For that matter, do we remember other horror stories involving the illtreatment of little children working as domestic help, which shocked us dumb when they took place? The case, for instance, of the 12-year-old child-maid who was kidnapped and tortured by another actor, Huma Khan? Or the case of little Sonu, the nine-year-old maid who bled to death when her employer, Roma Bhatia, pushed an aluminium rod up her anus as punishment for having tried on a lipstick lying on the dressing table?
No, we don’t remember because public memory is notoriously short. But that’s not the reason why we have forgotten. We have forgotten because there are so many of these stomach-churning stories that we cannot keep track of them!
CALLOUSED SPIRIT
Do you protest that no decent individual would have perpetrated the horrors on children that these women have? That such behaviour’s abhorrent and such individuals, inhuman monsters? Fool yourself if you want to, if you are reluctant to face the truth. The truth is that we are a nation which has become totally insensitive to the misery surrounding us. Our spirit has become calloused and hardened— perhaps that is the only way we can protect our own sanity and survive!
As far as treatment of the children we employ is concerned, the truth is that there is a little bit of Urvashi Dhanorkar, Huma Khan and Roma Bhatia in all of us. Yes, all of us have a latent streak of sadism and violence in us which is being exacerbated by the day because of the brutality of modern life and the philosophy of consumerism that has us in its coils. When life is not as we want it to be, we are filled with rage against the world. We then often release our inner demons, our angry impotence and bitterness, on someone who is even weaker and more vulnerable than we are. And child-servants fit the bill completely.
A little servant girl is thrice cursed – her gender, age and poverty make her the most miserably vulnerable human being on the planet. And, all too often, even basically decent people give in to the temptation of abusing and persecuting these helpless creatures.
Do you feel revulsion and fury at the insinuation that you may be in some way similar to the monsters who appear in the news for torturing their domestic help? Actually, if you employ a child in your home, you are like them to some extent! After all, is there much difference between outright torture and back-breaking domestic chores when the concerned back isn’t even fully developed and strong? Is there much difference between blows, burns and sodomy on the one hand and verbal abuse, exploitation, lack of consideration and the cruelty that comes from indifference on the other?

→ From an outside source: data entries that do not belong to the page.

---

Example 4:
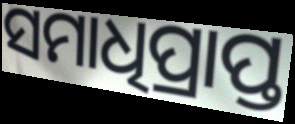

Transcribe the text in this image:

ସମାଧିପ୍ରାପ୍ତ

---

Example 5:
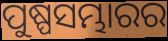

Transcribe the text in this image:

ପୁଷ୍ପସମ୍ଭାରର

All of us who employ children in our homes are guilty of an inhuman crime. And we don’t just stop at just making children work for us. After employing these children, we shout at them and nag them when they behave like children and daydream or dawdle over their work or when they don’t do as much work as an adult. And we even ill-treat them when we just feel sadistic or are angry and bitter about anything. They are so helpless that they make excellent whipping boys!

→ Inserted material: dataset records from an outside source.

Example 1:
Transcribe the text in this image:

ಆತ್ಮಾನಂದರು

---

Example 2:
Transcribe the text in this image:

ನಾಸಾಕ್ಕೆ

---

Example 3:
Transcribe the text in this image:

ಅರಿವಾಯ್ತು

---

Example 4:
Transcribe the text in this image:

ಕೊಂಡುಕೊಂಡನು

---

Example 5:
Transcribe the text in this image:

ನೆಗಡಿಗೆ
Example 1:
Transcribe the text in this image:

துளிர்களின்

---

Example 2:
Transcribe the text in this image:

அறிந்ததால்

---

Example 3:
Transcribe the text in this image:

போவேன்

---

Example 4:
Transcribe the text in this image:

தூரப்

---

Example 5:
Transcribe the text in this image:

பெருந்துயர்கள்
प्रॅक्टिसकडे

Being past masters at fooling ourselves, we often drape a cloak of noble intentions over our selfish callousness and convince ourselves and tell others that we are altruistically putting up with the inconvenience of employing a child so as to augment that child’s family’s meagre income. But we know in our heart of hearts that all this is just balderdash. We employ children because we can pay them less and work them longer hours and because they can’t talk back or demand their rights.

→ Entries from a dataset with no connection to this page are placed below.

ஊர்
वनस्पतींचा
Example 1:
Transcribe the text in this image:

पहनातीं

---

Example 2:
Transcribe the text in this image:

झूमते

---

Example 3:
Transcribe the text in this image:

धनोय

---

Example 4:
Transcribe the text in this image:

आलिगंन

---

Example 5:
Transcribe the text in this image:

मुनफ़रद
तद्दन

The temptation to use child-maids is great. We have such a sea of poor people all around us, people who are so overwhelmed by the task of feeding themselves and their kids and providing the family with a roof over their heads and at least rags to wear, that they would agree to practically anything to free themselves of the burden of feeding one of their own children and keeping her safe. So we can get a child to work for us very cheap.